## TASK INSTRUCTIONS:
Repeat word for word the lines of the records below, starting with the line that contains "family: Lamiaceae" and running through the last line of the records, including both ends.

┄┄┄┄┄┄┄┄┄┄

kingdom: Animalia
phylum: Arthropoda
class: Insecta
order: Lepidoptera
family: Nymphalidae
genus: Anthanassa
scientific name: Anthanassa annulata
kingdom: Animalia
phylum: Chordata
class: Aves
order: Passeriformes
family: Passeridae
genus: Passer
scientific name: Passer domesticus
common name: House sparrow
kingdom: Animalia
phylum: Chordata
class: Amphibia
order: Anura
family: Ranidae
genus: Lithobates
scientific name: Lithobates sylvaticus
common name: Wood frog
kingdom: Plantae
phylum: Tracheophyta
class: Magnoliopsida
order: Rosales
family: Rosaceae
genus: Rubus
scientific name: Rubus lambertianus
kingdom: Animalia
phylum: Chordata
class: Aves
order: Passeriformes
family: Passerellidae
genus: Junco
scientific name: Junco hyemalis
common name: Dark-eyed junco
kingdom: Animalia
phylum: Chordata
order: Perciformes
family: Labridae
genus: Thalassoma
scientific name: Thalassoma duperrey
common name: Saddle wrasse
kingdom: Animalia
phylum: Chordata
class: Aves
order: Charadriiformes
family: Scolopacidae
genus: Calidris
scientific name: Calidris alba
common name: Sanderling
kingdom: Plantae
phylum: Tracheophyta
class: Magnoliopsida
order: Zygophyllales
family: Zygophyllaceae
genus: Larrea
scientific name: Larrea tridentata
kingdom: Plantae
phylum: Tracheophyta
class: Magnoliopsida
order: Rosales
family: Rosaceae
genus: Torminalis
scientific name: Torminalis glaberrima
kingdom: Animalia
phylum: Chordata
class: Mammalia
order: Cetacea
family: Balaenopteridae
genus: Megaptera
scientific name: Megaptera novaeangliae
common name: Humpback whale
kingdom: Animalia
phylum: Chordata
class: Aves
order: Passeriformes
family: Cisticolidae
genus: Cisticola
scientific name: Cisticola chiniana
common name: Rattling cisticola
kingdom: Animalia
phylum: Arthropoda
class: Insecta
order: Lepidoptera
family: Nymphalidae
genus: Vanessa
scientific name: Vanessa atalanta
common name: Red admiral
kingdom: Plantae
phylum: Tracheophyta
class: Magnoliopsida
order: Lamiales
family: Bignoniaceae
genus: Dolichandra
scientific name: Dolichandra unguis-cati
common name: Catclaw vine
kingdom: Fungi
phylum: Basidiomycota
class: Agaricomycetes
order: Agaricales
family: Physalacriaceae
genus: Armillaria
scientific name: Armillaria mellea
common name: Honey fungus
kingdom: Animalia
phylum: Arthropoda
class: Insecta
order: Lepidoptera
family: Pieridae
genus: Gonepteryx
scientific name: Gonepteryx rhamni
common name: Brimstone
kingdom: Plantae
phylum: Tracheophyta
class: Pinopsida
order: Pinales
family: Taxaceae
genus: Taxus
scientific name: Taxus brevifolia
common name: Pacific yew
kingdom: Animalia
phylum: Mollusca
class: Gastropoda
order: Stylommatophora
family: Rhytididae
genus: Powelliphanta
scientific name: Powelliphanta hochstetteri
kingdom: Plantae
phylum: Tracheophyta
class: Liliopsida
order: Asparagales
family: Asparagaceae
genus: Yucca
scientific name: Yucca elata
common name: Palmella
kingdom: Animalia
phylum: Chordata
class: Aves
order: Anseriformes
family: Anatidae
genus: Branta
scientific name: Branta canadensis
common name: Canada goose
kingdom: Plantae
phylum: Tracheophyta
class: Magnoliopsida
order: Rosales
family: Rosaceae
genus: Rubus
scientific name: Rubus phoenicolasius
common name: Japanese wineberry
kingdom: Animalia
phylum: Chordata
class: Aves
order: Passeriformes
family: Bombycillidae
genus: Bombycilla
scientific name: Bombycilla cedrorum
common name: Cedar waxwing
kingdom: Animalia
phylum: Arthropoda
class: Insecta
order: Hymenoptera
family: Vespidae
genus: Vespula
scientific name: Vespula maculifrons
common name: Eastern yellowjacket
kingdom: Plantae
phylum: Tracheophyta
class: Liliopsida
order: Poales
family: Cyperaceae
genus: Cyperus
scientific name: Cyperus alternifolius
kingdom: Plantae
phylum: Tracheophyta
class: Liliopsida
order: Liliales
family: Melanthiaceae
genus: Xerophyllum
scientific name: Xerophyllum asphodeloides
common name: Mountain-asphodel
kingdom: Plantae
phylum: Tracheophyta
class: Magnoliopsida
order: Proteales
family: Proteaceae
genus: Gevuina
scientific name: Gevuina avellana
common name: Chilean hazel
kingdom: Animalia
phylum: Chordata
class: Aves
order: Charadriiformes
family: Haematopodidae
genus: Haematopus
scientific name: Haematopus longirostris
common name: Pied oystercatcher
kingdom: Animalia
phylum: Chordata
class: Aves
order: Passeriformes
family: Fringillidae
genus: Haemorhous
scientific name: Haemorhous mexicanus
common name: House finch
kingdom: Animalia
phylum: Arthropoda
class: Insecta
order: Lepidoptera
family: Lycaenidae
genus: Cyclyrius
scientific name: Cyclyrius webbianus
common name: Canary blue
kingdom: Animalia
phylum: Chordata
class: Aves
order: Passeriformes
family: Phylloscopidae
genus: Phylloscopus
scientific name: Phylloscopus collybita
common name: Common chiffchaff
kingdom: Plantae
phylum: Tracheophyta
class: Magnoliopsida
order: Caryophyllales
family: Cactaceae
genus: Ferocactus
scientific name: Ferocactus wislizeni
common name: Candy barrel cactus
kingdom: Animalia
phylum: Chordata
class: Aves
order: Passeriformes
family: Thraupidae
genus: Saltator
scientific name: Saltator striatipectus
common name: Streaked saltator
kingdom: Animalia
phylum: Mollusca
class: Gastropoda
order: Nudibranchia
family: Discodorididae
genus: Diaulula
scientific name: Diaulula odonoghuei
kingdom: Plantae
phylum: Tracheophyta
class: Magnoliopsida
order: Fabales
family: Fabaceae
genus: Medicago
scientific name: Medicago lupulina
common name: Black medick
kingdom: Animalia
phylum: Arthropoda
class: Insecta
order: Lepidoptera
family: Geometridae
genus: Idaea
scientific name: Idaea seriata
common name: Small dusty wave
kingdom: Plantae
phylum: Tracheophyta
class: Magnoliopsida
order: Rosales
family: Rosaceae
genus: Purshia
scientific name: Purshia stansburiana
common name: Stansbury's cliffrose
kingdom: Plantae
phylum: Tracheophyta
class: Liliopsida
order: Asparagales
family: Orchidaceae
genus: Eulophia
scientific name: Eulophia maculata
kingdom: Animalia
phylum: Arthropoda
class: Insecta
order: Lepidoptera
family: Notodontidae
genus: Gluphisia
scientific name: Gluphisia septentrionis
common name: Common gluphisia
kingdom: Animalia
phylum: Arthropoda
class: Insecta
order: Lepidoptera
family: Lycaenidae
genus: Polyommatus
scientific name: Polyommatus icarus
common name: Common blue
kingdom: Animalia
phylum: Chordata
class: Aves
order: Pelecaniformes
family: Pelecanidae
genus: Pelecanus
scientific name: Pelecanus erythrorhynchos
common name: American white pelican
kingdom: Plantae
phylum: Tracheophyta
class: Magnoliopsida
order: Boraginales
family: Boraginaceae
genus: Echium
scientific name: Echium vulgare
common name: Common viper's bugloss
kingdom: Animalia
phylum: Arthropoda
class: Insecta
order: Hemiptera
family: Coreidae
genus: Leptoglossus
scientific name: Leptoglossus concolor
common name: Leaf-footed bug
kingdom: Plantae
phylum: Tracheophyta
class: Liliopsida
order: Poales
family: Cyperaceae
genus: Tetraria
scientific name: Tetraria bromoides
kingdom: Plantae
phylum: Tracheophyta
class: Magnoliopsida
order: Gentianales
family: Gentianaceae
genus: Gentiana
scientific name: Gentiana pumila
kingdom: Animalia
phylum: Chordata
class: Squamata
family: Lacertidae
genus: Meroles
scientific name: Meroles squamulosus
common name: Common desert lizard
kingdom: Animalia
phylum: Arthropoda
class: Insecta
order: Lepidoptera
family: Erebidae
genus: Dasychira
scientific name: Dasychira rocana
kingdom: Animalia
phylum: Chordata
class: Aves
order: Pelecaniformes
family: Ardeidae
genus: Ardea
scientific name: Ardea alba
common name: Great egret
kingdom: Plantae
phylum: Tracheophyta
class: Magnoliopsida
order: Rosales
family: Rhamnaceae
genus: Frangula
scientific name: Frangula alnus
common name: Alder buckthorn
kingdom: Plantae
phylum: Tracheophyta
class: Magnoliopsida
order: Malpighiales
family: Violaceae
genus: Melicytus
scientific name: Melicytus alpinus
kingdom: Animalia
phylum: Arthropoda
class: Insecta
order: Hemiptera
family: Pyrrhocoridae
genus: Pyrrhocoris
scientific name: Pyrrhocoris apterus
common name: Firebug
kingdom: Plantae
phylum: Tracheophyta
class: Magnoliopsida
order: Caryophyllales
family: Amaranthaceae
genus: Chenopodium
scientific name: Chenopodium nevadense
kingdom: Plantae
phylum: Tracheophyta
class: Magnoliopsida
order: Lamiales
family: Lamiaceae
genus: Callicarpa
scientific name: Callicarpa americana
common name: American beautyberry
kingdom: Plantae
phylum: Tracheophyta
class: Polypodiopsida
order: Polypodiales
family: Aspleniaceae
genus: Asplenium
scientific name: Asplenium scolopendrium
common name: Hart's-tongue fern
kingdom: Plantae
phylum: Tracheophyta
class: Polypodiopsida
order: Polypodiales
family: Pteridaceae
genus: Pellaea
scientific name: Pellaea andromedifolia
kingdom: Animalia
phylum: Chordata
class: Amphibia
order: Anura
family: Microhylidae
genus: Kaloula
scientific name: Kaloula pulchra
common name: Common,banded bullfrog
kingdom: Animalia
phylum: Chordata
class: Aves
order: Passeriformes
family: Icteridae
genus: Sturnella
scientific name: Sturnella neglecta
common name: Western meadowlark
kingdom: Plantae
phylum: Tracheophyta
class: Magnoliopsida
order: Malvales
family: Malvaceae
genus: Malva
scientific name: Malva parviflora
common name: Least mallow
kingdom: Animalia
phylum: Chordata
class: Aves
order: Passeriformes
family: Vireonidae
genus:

┄┄┄┄┄┄┄┄┄┄

## TASK ANSWER:
family: Lamiaceae
genus: Callicarpa
scientific name: Callicarpa americana
common name: American beautyberry
kingdom: Plantae
phylum: Tracheophyta
class: Polypodiopsida
order: Polypodiales
family: Aspleniaceae
genus: Asplenium
scientific name: Asplenium scolopendrium
common name: Hart's-tongue fern
kingdom: Plantae
phylum: Tracheophyta
class: Polypodiopsida
order: Polypodiales
family: Pteridaceae
genus: Pellaea
scientific name: Pellaea andromedifolia
kingdom: Animalia
phylum: Chordata
class: Amphibia
order: Anura
family: Microhylidae
genus: Kaloula
scientific name: Kaloula pulchra
common name: Common,banded bullfrog
kingdom: Animalia
phylum: Chordata
class: Aves
order: Passeriformes
family: Icteridae
genus: Sturnella
scientific name: Sturnella neglecta
common name: Western meadowlark
kingdom: Plantae
phylum: Tracheophyta
class: Magnoliopsida
order: Malvales
family: Malvaceae
genus: Malva
scientific name: Malva parviflora
common name: Least mallow
kingdom: Animalia
phylum: Chordata
class: Aves
order: Passeriformes
family: Vireonidae
genus:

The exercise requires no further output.